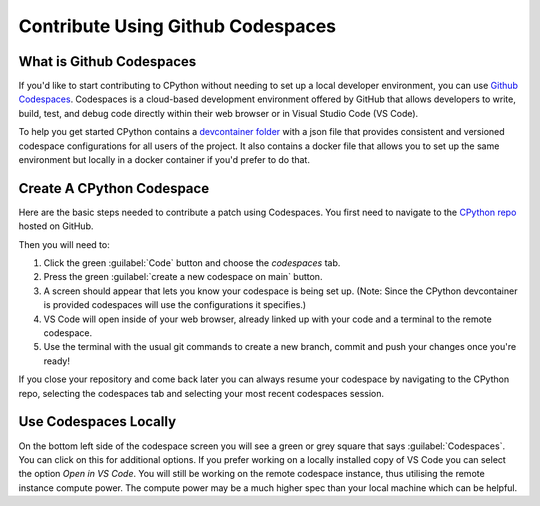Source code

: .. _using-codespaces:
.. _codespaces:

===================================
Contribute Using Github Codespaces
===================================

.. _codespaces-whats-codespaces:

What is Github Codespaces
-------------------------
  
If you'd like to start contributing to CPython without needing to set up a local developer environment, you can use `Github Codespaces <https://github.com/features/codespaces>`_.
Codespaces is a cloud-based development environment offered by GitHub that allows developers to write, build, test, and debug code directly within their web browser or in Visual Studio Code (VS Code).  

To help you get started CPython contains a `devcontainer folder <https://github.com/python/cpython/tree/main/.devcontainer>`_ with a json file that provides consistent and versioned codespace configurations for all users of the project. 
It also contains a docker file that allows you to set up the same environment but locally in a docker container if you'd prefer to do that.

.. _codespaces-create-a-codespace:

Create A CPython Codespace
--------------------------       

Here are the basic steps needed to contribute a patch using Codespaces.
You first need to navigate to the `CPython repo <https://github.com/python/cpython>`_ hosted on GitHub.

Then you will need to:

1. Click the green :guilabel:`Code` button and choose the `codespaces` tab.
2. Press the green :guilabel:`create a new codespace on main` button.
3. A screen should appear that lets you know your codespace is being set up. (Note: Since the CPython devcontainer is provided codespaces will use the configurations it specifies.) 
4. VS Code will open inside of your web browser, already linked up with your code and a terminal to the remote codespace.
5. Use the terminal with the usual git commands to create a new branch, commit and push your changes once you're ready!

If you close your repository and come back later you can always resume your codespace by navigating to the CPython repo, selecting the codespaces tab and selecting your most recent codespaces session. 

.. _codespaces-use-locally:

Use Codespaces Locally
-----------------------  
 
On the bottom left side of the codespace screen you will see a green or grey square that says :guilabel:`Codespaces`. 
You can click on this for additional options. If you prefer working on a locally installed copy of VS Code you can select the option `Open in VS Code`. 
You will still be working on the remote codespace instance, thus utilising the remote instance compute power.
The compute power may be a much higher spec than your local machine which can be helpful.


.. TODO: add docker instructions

+ + + +

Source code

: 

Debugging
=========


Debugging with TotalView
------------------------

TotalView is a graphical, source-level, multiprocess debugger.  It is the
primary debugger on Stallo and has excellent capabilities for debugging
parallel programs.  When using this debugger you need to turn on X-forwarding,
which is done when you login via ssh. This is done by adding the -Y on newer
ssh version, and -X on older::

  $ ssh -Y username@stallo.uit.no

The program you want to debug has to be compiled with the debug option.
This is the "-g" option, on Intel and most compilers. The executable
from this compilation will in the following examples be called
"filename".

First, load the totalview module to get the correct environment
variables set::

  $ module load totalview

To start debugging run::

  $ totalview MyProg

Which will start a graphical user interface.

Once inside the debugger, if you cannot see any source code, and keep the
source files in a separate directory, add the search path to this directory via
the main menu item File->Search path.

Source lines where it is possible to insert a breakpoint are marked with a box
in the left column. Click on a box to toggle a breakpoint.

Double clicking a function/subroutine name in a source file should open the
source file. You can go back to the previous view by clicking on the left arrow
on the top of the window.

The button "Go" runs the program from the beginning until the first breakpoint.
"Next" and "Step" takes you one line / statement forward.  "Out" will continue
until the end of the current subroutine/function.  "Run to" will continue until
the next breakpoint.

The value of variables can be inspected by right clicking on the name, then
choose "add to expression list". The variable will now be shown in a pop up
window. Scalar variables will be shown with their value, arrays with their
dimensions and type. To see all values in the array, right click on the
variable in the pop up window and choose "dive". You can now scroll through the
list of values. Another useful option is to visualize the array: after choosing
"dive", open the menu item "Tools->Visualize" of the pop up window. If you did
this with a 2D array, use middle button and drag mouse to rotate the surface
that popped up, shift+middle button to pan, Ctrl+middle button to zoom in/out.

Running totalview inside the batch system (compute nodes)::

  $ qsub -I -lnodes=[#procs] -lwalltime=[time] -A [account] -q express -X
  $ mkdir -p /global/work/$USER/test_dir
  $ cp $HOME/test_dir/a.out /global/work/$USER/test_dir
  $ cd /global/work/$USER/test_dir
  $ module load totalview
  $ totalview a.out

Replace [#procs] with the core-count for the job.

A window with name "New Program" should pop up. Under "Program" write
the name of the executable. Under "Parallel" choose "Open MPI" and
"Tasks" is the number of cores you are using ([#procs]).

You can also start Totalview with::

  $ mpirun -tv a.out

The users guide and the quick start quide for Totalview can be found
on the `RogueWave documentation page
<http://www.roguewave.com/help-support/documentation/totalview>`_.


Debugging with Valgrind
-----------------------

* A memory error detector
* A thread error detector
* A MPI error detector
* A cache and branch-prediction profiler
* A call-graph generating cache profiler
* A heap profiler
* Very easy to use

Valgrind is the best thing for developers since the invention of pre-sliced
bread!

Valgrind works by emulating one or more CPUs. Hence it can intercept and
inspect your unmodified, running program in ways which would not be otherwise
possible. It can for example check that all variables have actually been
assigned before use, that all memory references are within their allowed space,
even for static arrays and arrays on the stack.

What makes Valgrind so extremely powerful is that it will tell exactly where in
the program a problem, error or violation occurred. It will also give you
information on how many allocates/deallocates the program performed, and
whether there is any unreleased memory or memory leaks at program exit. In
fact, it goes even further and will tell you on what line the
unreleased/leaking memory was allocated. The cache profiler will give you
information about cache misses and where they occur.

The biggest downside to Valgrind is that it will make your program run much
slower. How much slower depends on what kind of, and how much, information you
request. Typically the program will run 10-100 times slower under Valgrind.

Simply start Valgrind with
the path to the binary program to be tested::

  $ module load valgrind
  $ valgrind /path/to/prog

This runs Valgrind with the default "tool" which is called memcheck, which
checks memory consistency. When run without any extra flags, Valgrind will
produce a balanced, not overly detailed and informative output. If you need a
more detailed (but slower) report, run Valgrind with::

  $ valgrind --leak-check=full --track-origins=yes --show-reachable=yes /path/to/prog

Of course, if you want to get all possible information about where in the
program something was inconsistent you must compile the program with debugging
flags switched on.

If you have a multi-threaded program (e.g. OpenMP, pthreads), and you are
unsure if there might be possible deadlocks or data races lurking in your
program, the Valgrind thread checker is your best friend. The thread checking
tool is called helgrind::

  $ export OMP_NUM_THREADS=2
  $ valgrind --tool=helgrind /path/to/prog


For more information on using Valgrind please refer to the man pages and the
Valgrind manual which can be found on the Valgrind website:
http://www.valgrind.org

+ + + +

■ THE TASK
In the entries above, find the line holding "Valgrind works by" and the line holding "The biggest downside", then retype exactly those two lines and every line between them, and nothing else.

■ TASK RESULT
Valgrind works by emulating one or more CPUs. Hence it can intercept and
inspect your unmodified, running program in ways which would not be otherwise
possible. It can for example check that all variables have actually been
assigned before use, that all memory references are within their allowed space,
even for static arrays and arrays on the stack.

What makes Valgrind so extremely powerful is that it will tell exactly where in
the program a problem, error or violation occurred. It will also give you
information on how many allocates/deallocates the program performed, and
whether there is any unreleased memory or memory leaks at program exit. In
fact, it goes even further and will tell you on what line the
unreleased/leaking memory was allocated. The cache profiler will give you
information about cache misses and where they occur.

The biggest downside to Valgrind is that it will make your program run much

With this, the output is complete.